[TASK INPUT Boundary: Start]

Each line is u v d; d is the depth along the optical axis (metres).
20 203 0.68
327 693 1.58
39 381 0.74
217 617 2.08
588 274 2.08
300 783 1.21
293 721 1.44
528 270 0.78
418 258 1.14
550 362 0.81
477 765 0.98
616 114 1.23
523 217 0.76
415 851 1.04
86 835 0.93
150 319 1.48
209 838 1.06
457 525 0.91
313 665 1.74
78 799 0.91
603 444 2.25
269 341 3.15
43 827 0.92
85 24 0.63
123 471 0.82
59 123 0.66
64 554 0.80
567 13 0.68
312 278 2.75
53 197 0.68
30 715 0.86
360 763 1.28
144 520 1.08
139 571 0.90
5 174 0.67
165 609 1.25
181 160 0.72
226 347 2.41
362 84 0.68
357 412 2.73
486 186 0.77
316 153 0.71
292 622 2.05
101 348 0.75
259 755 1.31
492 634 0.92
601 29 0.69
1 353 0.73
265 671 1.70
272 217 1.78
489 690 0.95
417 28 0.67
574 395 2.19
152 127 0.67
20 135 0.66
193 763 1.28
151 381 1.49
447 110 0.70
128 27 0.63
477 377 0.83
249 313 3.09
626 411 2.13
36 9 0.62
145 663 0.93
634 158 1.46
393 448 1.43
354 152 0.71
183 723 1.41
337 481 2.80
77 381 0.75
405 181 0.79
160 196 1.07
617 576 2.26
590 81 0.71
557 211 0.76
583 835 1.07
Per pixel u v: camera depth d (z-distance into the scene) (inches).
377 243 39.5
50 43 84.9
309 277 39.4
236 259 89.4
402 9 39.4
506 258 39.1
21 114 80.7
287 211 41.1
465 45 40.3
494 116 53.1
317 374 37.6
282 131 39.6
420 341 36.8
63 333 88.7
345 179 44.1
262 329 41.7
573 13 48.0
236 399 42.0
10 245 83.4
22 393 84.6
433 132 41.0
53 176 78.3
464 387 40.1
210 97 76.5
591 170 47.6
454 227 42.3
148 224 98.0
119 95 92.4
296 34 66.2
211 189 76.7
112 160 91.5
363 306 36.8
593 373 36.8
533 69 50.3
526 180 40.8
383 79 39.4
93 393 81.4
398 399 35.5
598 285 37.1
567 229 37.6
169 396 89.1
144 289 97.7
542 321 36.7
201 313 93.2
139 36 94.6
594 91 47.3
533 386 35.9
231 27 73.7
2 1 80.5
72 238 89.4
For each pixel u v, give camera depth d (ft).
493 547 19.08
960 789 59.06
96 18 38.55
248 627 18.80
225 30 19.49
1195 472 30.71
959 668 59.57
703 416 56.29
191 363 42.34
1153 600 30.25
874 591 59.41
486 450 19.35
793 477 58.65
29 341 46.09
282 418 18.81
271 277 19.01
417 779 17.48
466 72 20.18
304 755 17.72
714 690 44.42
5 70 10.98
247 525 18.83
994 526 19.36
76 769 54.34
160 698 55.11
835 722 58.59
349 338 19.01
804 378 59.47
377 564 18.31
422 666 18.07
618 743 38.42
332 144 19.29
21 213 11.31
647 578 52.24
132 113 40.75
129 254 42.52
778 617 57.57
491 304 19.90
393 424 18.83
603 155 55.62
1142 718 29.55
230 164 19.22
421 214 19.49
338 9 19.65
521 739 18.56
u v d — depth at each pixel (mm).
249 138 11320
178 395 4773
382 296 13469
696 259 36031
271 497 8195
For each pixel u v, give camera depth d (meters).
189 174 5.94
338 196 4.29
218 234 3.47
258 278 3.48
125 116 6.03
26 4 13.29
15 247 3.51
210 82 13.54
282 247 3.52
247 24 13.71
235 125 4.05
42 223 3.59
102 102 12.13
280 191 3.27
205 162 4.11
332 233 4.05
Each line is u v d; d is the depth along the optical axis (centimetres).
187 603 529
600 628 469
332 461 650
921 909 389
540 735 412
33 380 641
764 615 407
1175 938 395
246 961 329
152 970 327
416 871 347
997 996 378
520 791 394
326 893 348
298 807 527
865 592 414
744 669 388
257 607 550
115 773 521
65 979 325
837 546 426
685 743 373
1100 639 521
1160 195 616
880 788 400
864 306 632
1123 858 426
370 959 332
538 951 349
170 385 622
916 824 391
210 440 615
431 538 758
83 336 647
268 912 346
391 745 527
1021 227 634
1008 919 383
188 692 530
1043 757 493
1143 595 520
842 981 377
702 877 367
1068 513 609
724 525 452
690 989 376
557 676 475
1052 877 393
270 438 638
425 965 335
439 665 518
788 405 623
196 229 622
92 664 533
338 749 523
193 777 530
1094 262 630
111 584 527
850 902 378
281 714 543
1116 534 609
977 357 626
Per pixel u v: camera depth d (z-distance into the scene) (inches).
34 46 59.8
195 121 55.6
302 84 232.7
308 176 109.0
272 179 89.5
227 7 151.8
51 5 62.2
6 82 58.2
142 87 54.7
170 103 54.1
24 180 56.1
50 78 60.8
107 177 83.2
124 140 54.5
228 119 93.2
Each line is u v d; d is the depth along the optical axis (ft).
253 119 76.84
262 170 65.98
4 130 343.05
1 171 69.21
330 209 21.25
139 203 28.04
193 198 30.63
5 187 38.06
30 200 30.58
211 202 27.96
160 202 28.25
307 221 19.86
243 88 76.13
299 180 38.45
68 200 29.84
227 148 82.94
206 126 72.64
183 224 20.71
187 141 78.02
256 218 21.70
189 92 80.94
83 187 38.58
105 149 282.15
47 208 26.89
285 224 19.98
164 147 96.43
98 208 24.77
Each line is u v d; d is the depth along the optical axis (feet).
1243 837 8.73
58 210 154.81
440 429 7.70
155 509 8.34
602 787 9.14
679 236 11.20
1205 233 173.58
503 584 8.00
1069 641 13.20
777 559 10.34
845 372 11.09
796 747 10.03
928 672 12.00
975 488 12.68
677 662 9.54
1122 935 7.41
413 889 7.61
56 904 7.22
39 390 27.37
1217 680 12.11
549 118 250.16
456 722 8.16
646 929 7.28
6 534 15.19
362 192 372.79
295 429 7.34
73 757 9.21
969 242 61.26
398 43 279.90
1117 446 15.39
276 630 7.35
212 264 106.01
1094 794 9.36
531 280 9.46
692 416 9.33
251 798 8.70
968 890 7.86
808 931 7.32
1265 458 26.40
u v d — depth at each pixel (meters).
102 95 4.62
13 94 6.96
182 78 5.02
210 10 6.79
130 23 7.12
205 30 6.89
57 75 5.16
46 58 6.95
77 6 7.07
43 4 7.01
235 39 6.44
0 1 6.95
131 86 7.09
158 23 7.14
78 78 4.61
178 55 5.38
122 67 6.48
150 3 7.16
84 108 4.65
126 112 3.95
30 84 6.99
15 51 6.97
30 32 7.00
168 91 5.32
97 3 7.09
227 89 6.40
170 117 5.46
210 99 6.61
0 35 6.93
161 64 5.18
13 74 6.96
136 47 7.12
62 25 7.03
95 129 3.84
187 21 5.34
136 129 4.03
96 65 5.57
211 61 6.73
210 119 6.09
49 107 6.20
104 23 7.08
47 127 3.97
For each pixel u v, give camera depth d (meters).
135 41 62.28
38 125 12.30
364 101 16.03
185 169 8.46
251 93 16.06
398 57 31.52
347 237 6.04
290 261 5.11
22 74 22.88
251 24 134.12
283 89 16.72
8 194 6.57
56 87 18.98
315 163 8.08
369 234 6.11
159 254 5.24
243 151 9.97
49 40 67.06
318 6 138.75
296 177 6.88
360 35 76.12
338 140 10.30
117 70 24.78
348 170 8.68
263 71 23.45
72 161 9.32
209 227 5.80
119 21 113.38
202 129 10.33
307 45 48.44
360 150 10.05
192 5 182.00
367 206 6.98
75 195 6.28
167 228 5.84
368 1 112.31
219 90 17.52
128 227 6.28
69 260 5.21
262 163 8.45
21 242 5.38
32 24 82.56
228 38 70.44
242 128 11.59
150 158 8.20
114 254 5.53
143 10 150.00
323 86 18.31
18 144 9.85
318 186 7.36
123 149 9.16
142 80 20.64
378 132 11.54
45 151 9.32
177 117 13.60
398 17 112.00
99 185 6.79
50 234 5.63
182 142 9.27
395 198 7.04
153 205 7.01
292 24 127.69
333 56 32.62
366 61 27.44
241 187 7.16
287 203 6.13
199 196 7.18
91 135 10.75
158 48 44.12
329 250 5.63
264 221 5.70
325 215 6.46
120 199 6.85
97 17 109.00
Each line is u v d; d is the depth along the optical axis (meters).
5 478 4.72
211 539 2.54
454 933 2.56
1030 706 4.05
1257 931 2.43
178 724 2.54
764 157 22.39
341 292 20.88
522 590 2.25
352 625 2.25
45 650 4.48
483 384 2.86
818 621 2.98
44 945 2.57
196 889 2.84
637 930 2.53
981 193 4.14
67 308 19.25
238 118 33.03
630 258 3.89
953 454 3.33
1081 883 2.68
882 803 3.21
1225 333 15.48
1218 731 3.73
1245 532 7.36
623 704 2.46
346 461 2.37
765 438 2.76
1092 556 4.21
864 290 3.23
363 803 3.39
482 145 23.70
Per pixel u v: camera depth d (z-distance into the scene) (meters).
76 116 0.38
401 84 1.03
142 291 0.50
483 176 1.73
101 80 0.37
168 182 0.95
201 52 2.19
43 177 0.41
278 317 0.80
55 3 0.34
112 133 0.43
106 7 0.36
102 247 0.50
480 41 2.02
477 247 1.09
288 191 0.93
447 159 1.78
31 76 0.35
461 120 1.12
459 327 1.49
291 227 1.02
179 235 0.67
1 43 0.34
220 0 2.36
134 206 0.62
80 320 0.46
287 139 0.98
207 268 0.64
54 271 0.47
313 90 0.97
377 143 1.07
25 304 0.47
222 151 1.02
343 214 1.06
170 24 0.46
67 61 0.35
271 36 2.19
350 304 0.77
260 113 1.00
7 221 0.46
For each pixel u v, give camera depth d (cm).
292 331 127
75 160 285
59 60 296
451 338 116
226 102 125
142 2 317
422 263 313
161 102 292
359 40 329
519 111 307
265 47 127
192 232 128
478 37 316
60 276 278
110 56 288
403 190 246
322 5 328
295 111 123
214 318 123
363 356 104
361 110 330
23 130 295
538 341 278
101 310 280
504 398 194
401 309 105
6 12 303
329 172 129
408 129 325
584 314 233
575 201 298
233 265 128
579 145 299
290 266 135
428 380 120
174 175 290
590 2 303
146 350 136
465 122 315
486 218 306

[TASK INPUT Boundary: End]

- [REQUIRED ACTION]: Write out, exactly and with nothing else, the lines of the listing above from its first line through the line with "603 155 55.62".

- [RESULT OF THE EXERCISE]:
Each line is u v d; d is the depth along the optical axis (metres).
20 203 0.68
327 693 1.58
39 381 0.74
217 617 2.08
588 274 2.08
300 783 1.21
293 721 1.44
528 270 0.78
418 258 1.14
550 362 0.81
477 765 0.98
616 114 1.23
523 217 0.76
415 851 1.04
86 835 0.93
150 319 1.48
209 838 1.06
457 525 0.91
313 665 1.74
78 799 0.91
603 444 2.25
269 341 3.15
43 827 0.92
85 24 0.63
123 471 0.82
59 123 0.66
64 554 0.80
567 13 0.68
312 278 2.75
53 197 0.68
30 715 0.86
360 763 1.28
144 520 1.08
139 571 0.90
5 174 0.67
165 609 1.25
181 160 0.72
226 347 2.41
362 84 0.68
357 412 2.73
486 186 0.77
316 153 0.71
292 622 2.05
101 348 0.75
259 755 1.31
492 634 0.92
601 29 0.69
1 353 0.73
265 671 1.70
272 217 1.78
489 690 0.95
417 28 0.67
574 395 2.19
152 127 0.67
20 135 0.66
193 763 1.28
151 381 1.49
447 110 0.70
128 27 0.63
477 377 0.83
249 313 3.09
626 411 2.13
36 9 0.62
145 663 0.93
634 158 1.46
393 448 1.43
354 152 0.71
183 723 1.41
337 481 2.80
77 381 0.75
405 181 0.79
160 196 1.07
617 576 2.26
590 81 0.71
557 211 0.76
583 835 1.07
Per pixel u v: camera depth d (z-distance into the scene) (inches).
377 243 39.5
50 43 84.9
309 277 39.4
236 259 89.4
402 9 39.4
506 258 39.1
21 114 80.7
287 211 41.1
465 45 40.3
494 116 53.1
317 374 37.6
282 131 39.6
420 341 36.8
63 333 88.7
345 179 44.1
262 329 41.7
573 13 48.0
236 399 42.0
10 245 83.4
22 393 84.6
433 132 41.0
53 176 78.3
464 387 40.1
210 97 76.5
591 170 47.6
454 227 42.3
148 224 98.0
119 95 92.4
296 34 66.2
211 189 76.7
112 160 91.5
363 306 36.8
593 373 36.8
533 69 50.3
526 180 40.8
383 79 39.4
93 393 81.4
398 399 35.5
598 285 37.1
567 229 37.6
169 396 89.1
144 289 97.7
542 321 36.7
201 313 93.2
139 36 94.6
594 91 47.3
533 386 35.9
231 27 73.7
2 1 80.5
72 238 89.4
For each pixel u v, give camera depth d (ft).
493 547 19.08
960 789 59.06
96 18 38.55
248 627 18.80
225 30 19.49
1195 472 30.71
959 668 59.57
703 416 56.29
191 363 42.34
1153 600 30.25
874 591 59.41
486 450 19.35
793 477 58.65
29 341 46.09
282 418 18.81
271 277 19.01
417 779 17.48
466 72 20.18
304 755 17.72
714 690 44.42
5 70 10.98
247 525 18.83
994 526 19.36
76 769 54.34
160 698 55.11
835 722 58.59
349 338 19.01
804 378 59.47
377 564 18.31
422 666 18.07
618 743 38.42
332 144 19.29
21 213 11.31
647 578 52.24
132 113 40.75
129 254 42.52
778 617 57.57
491 304 19.90
393 424 18.83
603 155 55.62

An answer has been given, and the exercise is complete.